The old issue of intellectual labor produced in exchange for little or no pay has been coming up more than usual this week, probably because the College Art Association conference is in full swing. Also, National Adjunct Walkout Day is upon us. In the meantime, I had all but forgotten about this recent email exchange:
Last month, I was contacted by an academic publisher, let’s call her Dorothy Lamour, self-described “publisher for visual arts journals” at [insert name of the largest global academic publisher you can think of].
Dorothy Lamour informed me that the long-time editor of one of their "flagship visual art journals" had just retired. Would I be interested in taking on the editorship?
She mentioned that I had been vetted, my name, rank and serial number put forward by a friend and mutual colleague, along with a handful of other potential candidates. Her wording had the distinct air of pre-job interview. It was a given that I would be interested if not thoroughly stoked by the offer, and that I would be eager to compete with these other candidates, and win.
I re-read the email. Its tone was somehow familiar, off-kilter in a Nigerian scam mail kinda way. On one hand it was deferential, and on the other, it seemed obvious I was about to be robbed, or worse.
Dorothy Lamour pasted a description from the journal’s press release: "Journal X explores how visual language is structured and visual meaning communicated… illustrates how picture collections are acquired, organized, indexed, and preserved…assesses the effect of electronic technology on current and future uses…provides a platform for reporting innovative ways to organize and access visual information…to increase the recognition and appreciation of visual documentation."
Indeed, an image does come to mind: oceans of papers, a never-ending stream of .docx flooding my Inbox, demanding to be read and re-read, the horror vacui of track changes. Preliminary deadlines before deadlines, reams of rejections written at different levels of sensitivity, endless requests for peer review, endless requests for revisions, all endlessly usurping my weekends, ruining date night, drowning me. Sounds like a job.
Dorothy Lamour suggested we set up a time for an informal, cross-Atlantic phone convo, so I quickly responded: "I'm unfortunately not in a position to take on an unpaid academic post at present.

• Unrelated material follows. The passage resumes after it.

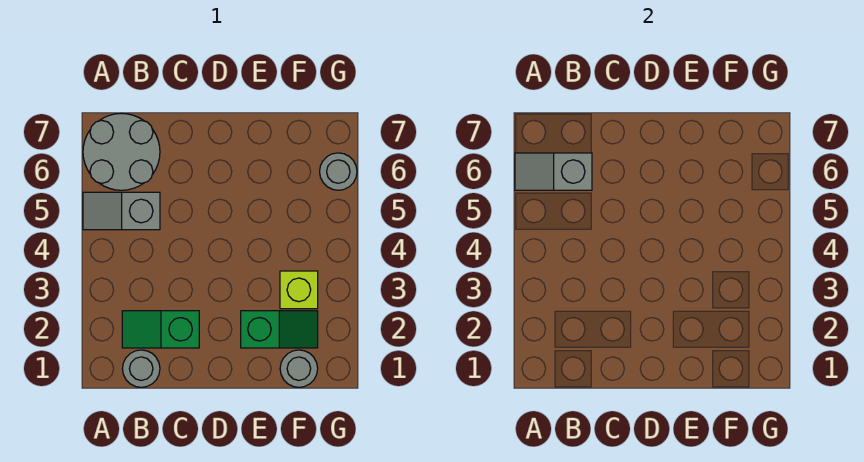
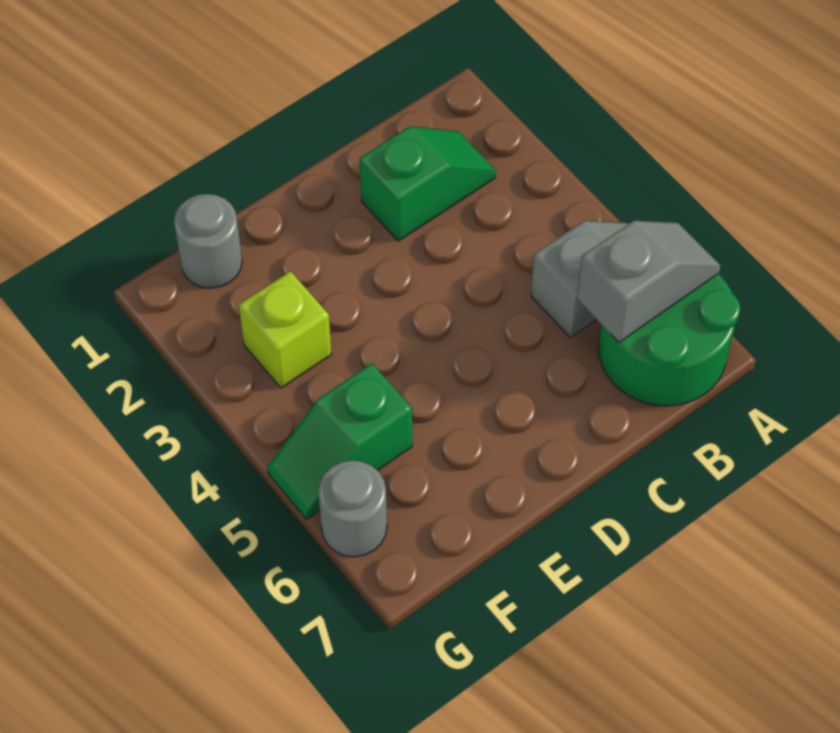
grey 2x2 round brick [83,113,160,190] -> green 2x2 round brick [599,274,740,406]
grey 1x1 round brick [122,350,160,387] -> none
green 1x2 slope [241,311,318,348] -> green 1x2 slope moved to [267,363,412,519]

I assume that this editorship is an unpaid post."
I thought that would be the end of it. But no.
Dorothy Lamour shot back within the hour: "...we do not offer a salaried income for the position. If, however, your interest would extend to perhaps considering some involvement in the journal as part of an editorial collective or an expanded editorial board, so that the workload is shared, could that potentially entice?..."
Yes, it could, but you also have to provide the lavender unicorns.
I responded: float a number and then we can talk. That made me feel like a character in The Godfather. The story finally does end there, of course. The shoes of the previous editor will no doubt be filled by some poor, ravenous, beleaguered, tenure-track art professor. This is what that system was set up for. But I'm a superstitious person. And if some unlucky accident should befall the new editor… If s/he should get shot in the head by a police officer, or if s/he should hang him/herself in his/her jail cell - or if s/he's struck by a bolt of lightning, then I'm going to blame some of the people in this room, and that I do not forgive. But, that aside, let me say that I swear, on the souls of my grandchildren, that I will not be the one to break the peace we've made here today.